Önümüzdeki Hafta Siyasi Haber Akışları ve Fed Faiz Kararı İzlenecek
9 Eylül 2025’te, ABD Bölge Mahkemesi’nden Cook’un lehine sonuç çıktı. Cook’un görevden alınması girişimi geçici bir tedbir ile durdurdu. Yani dava devam ederken Cook’un görevini sürdürmesine izin verildi. Trump yönetimi, bu karara itiraz etti. Acil temyiz başvurusunda bulundu. Kararla birlikte Cook, haftaya gerçekleşecek faiz kararında oy verebilecek.
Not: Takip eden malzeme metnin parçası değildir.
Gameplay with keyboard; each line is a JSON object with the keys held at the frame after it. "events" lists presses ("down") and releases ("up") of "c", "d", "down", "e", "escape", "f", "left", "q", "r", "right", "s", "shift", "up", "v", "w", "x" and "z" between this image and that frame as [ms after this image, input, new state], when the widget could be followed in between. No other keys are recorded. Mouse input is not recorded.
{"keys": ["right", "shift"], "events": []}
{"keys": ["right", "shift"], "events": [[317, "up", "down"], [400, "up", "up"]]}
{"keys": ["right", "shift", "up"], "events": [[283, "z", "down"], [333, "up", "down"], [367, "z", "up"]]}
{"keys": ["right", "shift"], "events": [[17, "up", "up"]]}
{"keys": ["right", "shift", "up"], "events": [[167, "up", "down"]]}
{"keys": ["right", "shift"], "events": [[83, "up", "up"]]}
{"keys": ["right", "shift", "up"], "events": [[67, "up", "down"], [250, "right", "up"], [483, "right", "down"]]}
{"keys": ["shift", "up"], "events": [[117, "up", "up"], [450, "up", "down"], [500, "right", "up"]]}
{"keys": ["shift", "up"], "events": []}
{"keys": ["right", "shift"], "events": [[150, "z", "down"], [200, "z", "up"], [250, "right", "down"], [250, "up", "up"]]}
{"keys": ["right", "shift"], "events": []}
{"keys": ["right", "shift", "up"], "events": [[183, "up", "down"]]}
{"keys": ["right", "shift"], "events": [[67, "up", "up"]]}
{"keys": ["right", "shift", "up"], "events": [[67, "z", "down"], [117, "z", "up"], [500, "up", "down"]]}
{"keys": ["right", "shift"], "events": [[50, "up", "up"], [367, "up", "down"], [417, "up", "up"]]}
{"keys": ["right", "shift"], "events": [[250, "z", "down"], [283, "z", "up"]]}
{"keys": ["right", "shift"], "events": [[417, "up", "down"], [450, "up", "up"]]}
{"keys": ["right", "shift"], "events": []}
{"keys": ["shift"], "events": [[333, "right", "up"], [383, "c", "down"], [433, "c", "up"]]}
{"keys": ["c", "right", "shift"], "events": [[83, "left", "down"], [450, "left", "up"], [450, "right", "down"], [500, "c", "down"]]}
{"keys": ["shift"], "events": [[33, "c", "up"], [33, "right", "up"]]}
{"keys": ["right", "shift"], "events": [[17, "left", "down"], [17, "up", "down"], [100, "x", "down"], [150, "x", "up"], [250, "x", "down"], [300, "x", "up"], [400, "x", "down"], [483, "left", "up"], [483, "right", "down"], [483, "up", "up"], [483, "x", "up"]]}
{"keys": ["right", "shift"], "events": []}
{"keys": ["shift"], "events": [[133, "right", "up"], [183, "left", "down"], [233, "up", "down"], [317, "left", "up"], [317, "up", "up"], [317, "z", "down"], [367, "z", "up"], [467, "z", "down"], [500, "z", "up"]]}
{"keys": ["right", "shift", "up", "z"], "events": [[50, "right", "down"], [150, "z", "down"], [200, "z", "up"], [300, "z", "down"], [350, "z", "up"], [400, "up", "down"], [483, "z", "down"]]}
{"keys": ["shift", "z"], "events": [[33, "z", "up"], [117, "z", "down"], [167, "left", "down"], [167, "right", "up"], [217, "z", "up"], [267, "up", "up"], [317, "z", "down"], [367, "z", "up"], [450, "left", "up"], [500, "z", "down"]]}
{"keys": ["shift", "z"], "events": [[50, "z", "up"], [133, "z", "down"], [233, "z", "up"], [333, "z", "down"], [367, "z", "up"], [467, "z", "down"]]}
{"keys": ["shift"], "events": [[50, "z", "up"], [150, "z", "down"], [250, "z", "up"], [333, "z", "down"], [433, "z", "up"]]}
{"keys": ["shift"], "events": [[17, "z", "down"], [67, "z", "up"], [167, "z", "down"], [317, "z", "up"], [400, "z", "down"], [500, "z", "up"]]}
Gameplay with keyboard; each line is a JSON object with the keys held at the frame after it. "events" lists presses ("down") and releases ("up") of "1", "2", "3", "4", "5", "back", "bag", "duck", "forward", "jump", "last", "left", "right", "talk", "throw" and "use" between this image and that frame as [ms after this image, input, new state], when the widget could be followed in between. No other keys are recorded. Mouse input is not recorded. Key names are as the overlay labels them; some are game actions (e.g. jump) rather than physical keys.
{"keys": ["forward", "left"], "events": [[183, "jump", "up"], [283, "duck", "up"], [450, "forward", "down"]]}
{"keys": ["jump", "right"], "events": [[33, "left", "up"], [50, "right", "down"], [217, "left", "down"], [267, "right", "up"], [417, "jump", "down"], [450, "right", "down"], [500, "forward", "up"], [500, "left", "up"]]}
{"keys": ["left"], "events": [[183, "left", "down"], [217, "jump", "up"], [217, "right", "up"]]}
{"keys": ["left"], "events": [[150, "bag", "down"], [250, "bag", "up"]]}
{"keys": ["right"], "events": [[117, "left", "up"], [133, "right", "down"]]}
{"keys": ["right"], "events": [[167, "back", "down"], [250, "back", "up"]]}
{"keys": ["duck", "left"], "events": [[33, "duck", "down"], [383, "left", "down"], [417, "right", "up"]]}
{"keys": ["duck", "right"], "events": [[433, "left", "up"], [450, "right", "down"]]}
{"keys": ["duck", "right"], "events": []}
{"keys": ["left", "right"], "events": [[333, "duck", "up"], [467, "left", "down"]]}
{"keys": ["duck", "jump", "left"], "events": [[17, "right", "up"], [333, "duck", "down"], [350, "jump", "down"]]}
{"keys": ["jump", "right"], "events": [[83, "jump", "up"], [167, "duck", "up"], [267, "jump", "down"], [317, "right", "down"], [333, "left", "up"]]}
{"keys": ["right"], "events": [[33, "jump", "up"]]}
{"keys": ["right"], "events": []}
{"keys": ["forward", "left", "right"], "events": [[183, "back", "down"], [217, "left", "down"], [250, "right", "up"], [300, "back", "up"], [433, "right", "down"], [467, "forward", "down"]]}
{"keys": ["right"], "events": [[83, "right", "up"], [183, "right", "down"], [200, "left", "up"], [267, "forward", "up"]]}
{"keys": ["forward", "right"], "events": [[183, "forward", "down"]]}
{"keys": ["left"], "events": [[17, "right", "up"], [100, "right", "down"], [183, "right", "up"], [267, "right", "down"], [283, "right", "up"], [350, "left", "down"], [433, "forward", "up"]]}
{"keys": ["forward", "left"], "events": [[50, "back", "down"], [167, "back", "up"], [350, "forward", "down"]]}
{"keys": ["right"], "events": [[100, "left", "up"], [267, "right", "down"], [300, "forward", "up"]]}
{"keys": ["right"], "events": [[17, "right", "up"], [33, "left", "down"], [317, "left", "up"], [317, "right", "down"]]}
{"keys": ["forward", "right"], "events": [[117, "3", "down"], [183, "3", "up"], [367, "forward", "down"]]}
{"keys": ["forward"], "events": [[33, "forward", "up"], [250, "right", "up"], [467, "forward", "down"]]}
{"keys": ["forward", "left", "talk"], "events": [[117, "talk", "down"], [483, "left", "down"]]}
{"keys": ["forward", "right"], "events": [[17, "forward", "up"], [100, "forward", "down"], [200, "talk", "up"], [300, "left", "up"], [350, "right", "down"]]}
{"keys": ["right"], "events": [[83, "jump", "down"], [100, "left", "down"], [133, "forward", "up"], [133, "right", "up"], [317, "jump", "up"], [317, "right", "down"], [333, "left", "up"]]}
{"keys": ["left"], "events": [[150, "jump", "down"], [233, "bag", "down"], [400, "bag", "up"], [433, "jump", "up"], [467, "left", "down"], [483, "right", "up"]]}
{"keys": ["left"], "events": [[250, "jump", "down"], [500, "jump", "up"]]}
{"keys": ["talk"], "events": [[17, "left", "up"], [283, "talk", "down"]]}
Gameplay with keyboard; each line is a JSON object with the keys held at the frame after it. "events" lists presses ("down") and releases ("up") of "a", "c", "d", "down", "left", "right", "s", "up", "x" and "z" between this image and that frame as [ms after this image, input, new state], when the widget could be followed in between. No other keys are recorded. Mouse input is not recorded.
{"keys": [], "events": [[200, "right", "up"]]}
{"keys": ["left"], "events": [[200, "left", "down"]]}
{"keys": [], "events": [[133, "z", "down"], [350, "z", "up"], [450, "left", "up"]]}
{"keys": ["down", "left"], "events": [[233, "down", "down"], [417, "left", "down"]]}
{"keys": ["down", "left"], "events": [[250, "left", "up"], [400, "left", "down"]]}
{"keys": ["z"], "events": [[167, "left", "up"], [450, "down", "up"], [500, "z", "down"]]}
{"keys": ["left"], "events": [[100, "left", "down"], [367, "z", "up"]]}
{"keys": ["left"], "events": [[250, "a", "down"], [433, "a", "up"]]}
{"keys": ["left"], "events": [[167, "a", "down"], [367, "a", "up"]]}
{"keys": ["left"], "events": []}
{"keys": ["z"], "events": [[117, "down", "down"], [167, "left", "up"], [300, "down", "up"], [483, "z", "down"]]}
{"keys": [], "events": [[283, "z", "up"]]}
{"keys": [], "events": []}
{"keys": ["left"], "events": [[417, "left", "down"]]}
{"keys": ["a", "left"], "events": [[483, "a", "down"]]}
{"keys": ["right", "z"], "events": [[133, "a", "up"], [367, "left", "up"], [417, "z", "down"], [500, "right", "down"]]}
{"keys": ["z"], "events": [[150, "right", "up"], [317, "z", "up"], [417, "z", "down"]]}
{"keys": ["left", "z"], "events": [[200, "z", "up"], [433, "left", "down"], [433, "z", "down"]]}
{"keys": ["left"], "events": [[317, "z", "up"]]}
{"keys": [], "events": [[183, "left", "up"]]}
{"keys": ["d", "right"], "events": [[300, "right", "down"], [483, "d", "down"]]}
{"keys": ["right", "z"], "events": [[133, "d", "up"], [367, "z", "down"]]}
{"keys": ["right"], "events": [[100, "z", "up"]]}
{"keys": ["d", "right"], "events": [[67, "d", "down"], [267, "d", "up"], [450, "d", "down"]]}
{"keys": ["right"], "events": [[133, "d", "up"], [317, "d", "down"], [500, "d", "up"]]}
ABD tarafında ayrıca tarife belirsizliği de var. Mahkemesi Trump’ın tarifelerinin uygun olmadığını belirtirken, buna karşı da dava açıldı. Olası tarife iptalleri olumlu gibi gözükse de ABD’de bütçelerin tarifelere göre yapılması ile bütçe belirsizliği farklı bir konu olarak karşımıza çıkabilir.
Bu karmaşık seyir içerisinde ABD’de makro veriler iyileşmeye devam ediyor. İstihdam verilerinin beklentilerin altında kalması ve geri çekilme sinyalleri vermesi ile ABD’de iç talep tarafında düşüş algısı oluştu. Üstüne ÜFE verilerinin de beklenti altında kalması ile anketlerde 50 baz puanlık faiz indiriminin de oyları arttı. Trump’ın uzun süredir istediği faiz indirimi bu ay olacak gibi gözüküyor. Fed’den 25 baz puanlık faiz indirimi bekliyoruz. Karardan çok karar metnine odaklanılması gerekiyor. Çünkü Fed’in karar metni sadece faiz oranını açıklamakla kalmaz, aynı zamanda gelecek adımlara dair sinyal verir. Bu sinyaller, finansal piyasaların genel anlamda kısa vadeli yönünü belirler.